Rice (Oryza sativa L.), one of the world’s staple food crops, plays an indispensable role in ensuring global food security, and enhancing its yield holds paramount significance for sustainable agricultural development [1,2,3,4]. With the acceleration of urbanization and the continuous reduction of cultivated land area, the demand for rice production is increasing [5,6,7,8]. It is projected that global rice production will double by 2050 in order to satisfy the demands of an increasing population [9]. Therefore, enhancing rice yield per unit area and fully exploiting the potential for increased production is crucial to addressing the food challenge. The yield potential of rice is mainly determined by the grain storage capacity (the grain number per panicle) and the degree of filling (grain setting rate and grain weight). Many breeders and cultivators believe that expanding grain storage capacity (i.e., cultivating large-panicle varieties) is one of the main ways to enhance rice yield per unit area. Based on this concept, the International Rice Research Institute has successively bred large-panicle rice varieties, including Chinese interspecific hybrid rice and super hybrid rice [2,10,11]. However, these large-panicle rice varieties have not fully achieved the expected high-yield targets in actual production. The main reason is that the inferior grains in the lower part of the panicle have poor filling and low grain quality, which seriously limits the full realization of their high-yield potential [3,12,13].
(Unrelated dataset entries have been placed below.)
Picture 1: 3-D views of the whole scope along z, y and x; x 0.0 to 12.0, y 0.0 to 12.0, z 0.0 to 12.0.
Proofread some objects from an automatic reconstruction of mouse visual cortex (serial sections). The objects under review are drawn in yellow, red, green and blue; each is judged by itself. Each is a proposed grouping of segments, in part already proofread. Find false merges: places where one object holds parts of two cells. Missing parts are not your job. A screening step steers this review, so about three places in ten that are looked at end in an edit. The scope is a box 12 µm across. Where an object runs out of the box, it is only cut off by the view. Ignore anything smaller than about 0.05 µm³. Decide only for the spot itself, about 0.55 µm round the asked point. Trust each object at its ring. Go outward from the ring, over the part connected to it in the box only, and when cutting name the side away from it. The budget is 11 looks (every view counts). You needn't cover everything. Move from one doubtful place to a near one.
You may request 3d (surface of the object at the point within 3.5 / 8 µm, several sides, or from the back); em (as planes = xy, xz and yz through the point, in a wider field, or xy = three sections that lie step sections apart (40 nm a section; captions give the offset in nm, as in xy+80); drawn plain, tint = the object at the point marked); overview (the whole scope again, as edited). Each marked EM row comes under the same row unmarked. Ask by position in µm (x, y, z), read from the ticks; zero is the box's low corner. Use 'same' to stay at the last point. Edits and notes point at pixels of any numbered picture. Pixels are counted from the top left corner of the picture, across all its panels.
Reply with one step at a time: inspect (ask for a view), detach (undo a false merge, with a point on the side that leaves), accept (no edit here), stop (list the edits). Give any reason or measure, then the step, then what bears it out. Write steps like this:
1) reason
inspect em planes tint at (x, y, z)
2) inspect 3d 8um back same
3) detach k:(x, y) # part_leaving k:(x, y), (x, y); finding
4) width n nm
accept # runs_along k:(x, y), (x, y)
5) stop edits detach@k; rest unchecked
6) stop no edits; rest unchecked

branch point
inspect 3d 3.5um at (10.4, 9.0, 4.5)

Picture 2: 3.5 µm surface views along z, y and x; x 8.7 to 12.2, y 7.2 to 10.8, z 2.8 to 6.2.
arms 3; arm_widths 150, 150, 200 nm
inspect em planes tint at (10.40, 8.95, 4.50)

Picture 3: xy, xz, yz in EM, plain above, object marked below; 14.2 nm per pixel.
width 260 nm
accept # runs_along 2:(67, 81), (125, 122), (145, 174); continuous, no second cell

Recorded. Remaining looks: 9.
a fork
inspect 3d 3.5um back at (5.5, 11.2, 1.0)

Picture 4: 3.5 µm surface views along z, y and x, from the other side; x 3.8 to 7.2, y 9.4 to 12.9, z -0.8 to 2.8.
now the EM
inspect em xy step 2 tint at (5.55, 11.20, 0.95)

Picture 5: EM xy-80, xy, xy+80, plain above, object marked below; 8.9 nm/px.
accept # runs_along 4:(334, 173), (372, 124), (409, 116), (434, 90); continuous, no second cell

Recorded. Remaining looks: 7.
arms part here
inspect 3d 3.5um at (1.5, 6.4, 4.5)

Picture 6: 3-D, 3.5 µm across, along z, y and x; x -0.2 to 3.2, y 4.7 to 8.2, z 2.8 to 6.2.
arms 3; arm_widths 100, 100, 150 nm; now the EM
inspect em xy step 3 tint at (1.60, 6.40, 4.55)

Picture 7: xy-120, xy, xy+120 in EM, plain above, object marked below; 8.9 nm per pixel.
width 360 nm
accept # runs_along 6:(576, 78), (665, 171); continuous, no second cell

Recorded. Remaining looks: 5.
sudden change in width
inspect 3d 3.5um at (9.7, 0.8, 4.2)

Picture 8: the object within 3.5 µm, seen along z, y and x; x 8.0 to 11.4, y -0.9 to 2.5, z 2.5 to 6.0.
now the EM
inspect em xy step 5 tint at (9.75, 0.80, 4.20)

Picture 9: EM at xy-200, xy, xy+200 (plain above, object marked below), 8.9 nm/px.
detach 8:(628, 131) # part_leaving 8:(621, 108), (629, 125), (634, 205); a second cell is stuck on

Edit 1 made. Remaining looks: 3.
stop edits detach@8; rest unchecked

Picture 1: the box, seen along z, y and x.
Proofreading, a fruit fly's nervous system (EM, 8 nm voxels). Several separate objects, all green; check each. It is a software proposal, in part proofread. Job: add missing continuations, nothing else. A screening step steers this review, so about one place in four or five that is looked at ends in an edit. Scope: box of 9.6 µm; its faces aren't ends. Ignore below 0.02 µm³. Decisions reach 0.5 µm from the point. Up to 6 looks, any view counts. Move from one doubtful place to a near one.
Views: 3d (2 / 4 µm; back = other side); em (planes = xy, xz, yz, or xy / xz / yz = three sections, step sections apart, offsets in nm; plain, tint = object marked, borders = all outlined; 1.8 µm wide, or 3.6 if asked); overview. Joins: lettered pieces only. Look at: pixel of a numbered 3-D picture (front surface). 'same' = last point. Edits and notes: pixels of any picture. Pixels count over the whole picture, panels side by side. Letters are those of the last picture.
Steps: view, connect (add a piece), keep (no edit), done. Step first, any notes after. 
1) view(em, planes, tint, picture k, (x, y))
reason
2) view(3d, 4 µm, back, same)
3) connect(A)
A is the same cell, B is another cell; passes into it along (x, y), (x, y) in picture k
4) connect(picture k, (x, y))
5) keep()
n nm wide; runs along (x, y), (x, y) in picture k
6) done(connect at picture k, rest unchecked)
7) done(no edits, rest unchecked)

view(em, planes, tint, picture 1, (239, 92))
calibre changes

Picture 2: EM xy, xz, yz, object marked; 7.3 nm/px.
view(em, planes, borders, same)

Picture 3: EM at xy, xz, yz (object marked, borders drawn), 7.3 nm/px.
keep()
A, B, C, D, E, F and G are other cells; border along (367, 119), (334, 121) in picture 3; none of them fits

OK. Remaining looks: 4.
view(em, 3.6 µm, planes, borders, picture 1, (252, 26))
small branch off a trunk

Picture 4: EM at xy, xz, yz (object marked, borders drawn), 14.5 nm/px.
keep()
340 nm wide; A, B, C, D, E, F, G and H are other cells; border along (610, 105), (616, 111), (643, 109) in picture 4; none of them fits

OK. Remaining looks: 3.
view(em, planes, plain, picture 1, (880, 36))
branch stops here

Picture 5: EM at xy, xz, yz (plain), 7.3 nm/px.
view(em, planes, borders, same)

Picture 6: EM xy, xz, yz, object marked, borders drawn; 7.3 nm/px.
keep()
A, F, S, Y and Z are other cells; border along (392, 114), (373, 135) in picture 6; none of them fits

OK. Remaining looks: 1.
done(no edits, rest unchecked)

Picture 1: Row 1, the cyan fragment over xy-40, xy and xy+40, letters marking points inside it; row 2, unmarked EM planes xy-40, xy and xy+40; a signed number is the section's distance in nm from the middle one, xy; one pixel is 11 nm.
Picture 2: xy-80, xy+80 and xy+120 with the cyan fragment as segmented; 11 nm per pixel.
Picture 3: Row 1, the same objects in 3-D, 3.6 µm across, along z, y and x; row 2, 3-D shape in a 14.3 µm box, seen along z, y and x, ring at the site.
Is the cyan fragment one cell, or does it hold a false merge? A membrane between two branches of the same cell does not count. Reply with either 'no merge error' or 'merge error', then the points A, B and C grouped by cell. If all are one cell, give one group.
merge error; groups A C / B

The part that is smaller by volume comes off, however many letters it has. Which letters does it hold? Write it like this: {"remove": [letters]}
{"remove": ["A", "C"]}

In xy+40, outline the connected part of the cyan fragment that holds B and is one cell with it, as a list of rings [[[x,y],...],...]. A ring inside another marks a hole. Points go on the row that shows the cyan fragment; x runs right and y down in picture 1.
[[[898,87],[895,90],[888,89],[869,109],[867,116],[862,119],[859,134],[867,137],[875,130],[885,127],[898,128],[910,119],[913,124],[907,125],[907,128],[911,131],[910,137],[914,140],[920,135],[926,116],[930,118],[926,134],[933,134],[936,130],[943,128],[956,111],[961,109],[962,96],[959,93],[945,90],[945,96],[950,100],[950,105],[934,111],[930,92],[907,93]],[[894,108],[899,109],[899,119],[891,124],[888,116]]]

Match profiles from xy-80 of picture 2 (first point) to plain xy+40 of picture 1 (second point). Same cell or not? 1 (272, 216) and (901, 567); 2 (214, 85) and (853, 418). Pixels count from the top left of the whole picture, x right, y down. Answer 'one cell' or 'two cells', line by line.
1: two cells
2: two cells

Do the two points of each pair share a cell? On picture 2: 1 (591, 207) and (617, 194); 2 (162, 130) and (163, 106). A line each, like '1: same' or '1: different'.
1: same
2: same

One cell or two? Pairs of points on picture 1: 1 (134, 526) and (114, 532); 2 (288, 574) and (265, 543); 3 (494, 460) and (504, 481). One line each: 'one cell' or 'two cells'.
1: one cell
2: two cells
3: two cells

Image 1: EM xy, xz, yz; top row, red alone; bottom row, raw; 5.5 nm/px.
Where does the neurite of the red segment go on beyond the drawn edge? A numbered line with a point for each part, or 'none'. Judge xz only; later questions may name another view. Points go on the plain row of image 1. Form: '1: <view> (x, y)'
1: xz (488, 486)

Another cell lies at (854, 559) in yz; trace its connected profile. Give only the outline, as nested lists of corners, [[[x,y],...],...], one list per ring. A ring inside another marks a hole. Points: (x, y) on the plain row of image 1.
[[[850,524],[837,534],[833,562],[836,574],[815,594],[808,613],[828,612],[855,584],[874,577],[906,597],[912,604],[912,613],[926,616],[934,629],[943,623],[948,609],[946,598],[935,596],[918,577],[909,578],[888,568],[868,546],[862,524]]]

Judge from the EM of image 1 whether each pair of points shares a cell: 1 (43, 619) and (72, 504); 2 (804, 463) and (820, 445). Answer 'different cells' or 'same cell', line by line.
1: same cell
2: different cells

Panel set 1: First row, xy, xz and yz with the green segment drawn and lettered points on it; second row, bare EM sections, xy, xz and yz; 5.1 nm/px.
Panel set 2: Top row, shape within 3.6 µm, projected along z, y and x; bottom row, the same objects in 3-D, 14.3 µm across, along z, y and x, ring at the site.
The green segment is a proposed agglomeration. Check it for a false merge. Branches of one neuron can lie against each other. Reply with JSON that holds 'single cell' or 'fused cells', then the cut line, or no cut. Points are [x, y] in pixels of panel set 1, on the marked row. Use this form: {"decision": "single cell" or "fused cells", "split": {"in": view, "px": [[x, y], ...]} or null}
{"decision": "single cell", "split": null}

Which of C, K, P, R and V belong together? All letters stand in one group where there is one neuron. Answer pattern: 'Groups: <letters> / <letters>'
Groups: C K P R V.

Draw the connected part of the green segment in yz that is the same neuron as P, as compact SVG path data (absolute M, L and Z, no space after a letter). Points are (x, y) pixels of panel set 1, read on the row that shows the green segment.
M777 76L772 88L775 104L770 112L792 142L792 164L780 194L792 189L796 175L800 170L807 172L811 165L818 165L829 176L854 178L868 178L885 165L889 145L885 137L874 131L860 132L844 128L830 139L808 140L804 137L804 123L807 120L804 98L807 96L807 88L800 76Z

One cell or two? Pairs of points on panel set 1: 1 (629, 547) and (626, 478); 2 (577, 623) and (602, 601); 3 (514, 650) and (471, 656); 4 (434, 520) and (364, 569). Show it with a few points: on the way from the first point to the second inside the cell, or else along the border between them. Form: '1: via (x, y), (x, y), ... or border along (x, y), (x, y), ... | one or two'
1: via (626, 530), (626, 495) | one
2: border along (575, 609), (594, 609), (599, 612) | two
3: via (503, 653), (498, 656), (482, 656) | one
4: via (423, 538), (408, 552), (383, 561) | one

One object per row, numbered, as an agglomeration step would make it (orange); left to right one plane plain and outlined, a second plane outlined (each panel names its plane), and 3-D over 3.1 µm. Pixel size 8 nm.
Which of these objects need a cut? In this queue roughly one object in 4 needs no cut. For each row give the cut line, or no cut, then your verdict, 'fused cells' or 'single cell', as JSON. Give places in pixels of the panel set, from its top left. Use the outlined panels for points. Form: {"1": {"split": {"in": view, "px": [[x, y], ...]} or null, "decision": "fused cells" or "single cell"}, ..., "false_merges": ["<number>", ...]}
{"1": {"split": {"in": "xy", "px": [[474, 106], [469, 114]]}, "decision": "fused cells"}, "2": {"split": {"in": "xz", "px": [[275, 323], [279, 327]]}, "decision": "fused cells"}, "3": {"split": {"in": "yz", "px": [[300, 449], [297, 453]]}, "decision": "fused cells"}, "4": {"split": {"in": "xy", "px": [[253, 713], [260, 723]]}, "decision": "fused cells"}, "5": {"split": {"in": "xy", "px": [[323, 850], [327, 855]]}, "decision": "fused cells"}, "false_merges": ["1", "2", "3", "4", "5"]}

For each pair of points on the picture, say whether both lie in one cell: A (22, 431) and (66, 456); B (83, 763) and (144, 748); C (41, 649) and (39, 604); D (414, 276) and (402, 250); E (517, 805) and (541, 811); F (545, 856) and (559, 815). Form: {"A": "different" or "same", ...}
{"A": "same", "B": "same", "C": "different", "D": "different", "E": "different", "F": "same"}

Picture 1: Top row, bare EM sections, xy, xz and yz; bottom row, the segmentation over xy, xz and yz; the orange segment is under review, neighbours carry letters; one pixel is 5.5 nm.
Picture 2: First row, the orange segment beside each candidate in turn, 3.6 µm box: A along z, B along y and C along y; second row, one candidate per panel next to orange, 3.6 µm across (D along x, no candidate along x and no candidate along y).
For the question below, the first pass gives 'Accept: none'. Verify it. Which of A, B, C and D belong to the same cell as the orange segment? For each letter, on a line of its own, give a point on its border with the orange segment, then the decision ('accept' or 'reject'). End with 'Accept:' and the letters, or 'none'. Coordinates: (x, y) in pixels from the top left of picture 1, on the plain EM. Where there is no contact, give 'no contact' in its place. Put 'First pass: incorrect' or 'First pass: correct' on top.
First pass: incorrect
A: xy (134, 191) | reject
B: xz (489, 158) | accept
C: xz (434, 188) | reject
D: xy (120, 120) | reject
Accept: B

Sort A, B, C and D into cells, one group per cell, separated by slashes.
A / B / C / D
There are differences between superior grains (SGs) and IGs in the spikelets on the rice panicle. Generally, SGs are the spikelets on the upper primary stem of the rice panicle, which have the characteristics of early flowering, fast filling rate, and high filling degree. The IGs are the spikelets grown on the secondary branches at the base of the rice panicle, which is characterized by late flowering, low filling rate, and poor filling [14]. Since the flowering and filling processes of SGs and IGs are not synchronized, the grain weight and fruit-setting rate of IGs are significantly lower than those of SGs. The difference in grain weight and fullness between SGs and IGs is particularly evident in large-panicle rice [15,16]. Therefore, improving the fullness of the grains in the lower part of the large-panicle rice is critical to further increase rice yield. Chen et al. [17] suggested that the low grain weight of large-panicle rice may be due to insufficient supply of assimilates. When the supply of photosynthetic assimilates is limited, they are preferentially allocated to the SGs, resulting in a decrease in the weight of the IGs. However, other studies have shown that during the grain filling stage of rice, the soluble sugar content, sucrose concentration, and soluble carbohydrate concentration in the IGs were higher than those in the SGs [18,19,20]. In addition, Kato [21] found that after removing some SGs in the upper and middle parts of the rice panicles, the fullness of the grains on the secondary branches at the base of the rice panicle did not improve significantly. These results suggest that insufficient supply of assimilates is not the main factor limiting the filling of IGs. Li et al. [22] found that by adjusting the source–sink ratio, the grains on the secondary branches at the base of the panicle could not reach the grain weight level of SGs. Although the vascular bundle area of the inferior branches was larger, the grain number carried per unit vascular bundle area was smaller, resulting in poor fullness of the IGs. Therefore, the distribution of secondary branch grains on the panicle axis should be optimized to concentrate them in the middle and upper parts of the panicle axis. This approach minimizes the number of IGs in the lower part of the panicle, effectively enhancing the overall yield and quality of rice.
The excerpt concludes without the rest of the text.